I realize I'm prejudiced because my specialty is psych, but I've maintained for years that nursing school curricula should have a lot more emphasis on psych than they do (and so many are cutting back!), because psych is the only specialty that applies across all clinical domains. Depending on where (in what clinical area) you choose to work, you can go your entire career without needing to know anything about peds, OB, cardiac nursing, orthopedic nursing. etc. -- but, anywhere you work in nursing, you're going to be dealing with people who are frightened, angry, anxious, and/or dealing with a crisis; and, of course, the mentally ill have accidents, get sick and/or need surgery, too -- you'll be dealing with psych clients no matter where you practice. Strong therapeutic communication skills are an asset in any area of nursing if you want to be a really effective clinician.
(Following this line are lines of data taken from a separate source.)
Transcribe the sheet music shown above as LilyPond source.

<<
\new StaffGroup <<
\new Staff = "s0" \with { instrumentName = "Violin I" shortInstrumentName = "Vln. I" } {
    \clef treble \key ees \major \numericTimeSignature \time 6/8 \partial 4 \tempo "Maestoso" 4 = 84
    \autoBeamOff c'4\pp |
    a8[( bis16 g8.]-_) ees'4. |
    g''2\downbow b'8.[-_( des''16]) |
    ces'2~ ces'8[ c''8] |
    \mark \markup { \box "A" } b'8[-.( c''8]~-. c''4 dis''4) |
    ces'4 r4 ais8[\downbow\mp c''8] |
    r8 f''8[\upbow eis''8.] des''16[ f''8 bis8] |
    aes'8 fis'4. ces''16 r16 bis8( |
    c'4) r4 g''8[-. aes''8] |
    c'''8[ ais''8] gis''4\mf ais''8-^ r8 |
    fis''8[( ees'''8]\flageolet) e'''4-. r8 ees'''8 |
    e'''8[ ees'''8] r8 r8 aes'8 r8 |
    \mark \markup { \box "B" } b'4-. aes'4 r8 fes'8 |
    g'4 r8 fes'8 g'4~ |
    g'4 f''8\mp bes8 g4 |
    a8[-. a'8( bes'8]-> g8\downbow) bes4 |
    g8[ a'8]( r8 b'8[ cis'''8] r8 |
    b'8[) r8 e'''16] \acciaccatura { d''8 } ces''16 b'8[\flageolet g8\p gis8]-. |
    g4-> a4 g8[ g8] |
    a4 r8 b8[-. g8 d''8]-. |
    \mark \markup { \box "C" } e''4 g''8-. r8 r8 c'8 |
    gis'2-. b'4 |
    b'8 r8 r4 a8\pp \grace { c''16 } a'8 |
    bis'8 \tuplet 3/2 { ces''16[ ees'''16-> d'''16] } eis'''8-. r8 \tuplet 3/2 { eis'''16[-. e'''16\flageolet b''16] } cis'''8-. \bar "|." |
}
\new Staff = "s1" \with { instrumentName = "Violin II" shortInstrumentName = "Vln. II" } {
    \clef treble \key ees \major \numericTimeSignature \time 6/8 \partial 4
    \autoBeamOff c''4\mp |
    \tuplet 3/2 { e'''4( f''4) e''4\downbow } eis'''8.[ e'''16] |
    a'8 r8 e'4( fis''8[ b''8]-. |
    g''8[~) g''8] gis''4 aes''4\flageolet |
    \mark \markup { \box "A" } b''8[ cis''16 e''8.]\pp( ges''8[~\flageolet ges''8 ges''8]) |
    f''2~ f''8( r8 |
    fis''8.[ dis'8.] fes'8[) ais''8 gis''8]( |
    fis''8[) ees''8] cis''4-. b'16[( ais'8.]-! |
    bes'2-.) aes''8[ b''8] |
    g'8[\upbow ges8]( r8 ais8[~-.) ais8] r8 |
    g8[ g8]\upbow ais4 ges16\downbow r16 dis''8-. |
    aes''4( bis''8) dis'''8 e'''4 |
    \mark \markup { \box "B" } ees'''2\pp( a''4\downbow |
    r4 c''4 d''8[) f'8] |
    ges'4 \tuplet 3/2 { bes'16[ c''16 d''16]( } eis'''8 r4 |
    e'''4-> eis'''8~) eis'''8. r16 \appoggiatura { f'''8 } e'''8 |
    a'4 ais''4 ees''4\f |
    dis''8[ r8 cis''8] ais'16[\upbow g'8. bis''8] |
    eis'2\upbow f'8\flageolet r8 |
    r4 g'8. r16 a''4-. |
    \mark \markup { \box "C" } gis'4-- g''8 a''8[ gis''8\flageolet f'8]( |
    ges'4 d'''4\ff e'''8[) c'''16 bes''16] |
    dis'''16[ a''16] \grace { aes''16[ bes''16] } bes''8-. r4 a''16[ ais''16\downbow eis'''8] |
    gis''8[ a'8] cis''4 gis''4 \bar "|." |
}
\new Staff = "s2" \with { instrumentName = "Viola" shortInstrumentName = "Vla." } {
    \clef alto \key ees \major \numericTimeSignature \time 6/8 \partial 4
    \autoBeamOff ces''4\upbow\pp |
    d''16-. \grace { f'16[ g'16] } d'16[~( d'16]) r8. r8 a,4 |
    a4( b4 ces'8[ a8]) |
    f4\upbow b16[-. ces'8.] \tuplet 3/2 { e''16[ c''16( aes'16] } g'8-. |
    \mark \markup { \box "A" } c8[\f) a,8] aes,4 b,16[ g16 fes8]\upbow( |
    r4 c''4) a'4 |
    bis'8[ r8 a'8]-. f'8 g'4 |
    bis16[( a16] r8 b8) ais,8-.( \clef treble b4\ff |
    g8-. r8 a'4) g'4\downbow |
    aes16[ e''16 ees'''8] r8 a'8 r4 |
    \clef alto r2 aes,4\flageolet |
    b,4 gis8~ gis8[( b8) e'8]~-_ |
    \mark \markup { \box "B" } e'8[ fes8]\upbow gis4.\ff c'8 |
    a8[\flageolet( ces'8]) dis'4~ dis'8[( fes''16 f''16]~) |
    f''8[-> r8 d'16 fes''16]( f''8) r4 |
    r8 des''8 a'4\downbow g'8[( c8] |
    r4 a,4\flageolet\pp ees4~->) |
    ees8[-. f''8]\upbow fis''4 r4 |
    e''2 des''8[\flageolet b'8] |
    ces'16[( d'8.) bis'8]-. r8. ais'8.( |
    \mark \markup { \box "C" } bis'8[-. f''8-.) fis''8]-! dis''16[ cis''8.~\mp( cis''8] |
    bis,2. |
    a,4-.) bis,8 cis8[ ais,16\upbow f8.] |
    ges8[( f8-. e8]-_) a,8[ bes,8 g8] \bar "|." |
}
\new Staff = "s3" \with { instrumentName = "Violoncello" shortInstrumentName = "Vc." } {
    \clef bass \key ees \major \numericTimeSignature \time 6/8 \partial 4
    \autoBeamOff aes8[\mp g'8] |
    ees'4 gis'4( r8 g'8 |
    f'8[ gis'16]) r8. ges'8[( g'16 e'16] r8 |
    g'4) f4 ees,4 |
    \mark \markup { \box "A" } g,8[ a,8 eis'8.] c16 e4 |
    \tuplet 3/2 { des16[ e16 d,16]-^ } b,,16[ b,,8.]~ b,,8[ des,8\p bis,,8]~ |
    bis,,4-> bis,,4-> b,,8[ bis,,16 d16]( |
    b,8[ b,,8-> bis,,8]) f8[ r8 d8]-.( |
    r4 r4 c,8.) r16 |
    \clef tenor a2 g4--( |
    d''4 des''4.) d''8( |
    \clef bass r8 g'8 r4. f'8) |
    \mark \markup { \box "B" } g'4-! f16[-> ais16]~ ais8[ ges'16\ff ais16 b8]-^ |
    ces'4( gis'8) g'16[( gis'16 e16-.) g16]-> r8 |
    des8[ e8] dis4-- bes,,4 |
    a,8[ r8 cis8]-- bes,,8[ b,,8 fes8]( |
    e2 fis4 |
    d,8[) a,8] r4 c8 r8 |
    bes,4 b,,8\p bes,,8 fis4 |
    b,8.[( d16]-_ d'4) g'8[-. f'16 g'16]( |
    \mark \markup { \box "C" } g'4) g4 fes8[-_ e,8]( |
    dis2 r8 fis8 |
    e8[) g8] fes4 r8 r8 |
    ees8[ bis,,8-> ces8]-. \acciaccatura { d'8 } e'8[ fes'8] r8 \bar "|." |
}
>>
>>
I realize I'm prejudiced because my specialty is psych, but I've maintained for years that nursing school curricula should have a lot more emphasis on psych than they do (and so many are cutting back!), because psych is the only specialty that applies across all clinical domains. Depending on where (in what clinical area) you choose to work, you can go your entire career without needing to know anything about peds, OB, cardiac nursing, orthopedic nursing. etc. -- but, anywhere you work in nursing, you're going to be dealing with people who are frightened, angry, anxious, and/or dealing with a crisis; and, of course, the mentally ill have accidents, get sick and/or need surgery, too -- you'll be dealing with psych clients no matter where you practice. Strong therapeutic communication skills are an asset in any area of nursing if you want to be a really effective clinician.

I completely agree....although I confess that, going in to the term, I was not excited that all we'd be allowed to do is talk for the whole term. But as the term went on, and then once we got back to the acute care floors....I and most of my classmates could really see how beneficial our term of "just talking" had been.

Specializes in Oncology.
I realize I'm prejudiced because my specialty is psych, but I've maintained for years that nursing school curricula should have a lot more emphasis on psych than they do (and so many are cutting back!), because psych is the only specialty that applies across all clinical domains. Depending on where (in what clinical area) you choose to work, you can go your entire career without needing to know anything about peds, OB, cardiac nursing, orthopedic nursing. etc. -- but, anywhere you work in nursing, you're going to be dealing with people who are frightened, angry, anxious, and/or dealing with a crisis; and, of course, the mentally ill have accidents, get sick and/or need surgery, too -- you'll be dealing with psych clients no matter where you practice. Strong therapeutic communication skills are an asset in any area of nursing if you want to be a really effective clinician.

Did you start out in psych or did you have experience somewhere else first? And would you recommend a new grad start out in psych?

Just curious to know the opinion from someone who is in mental health.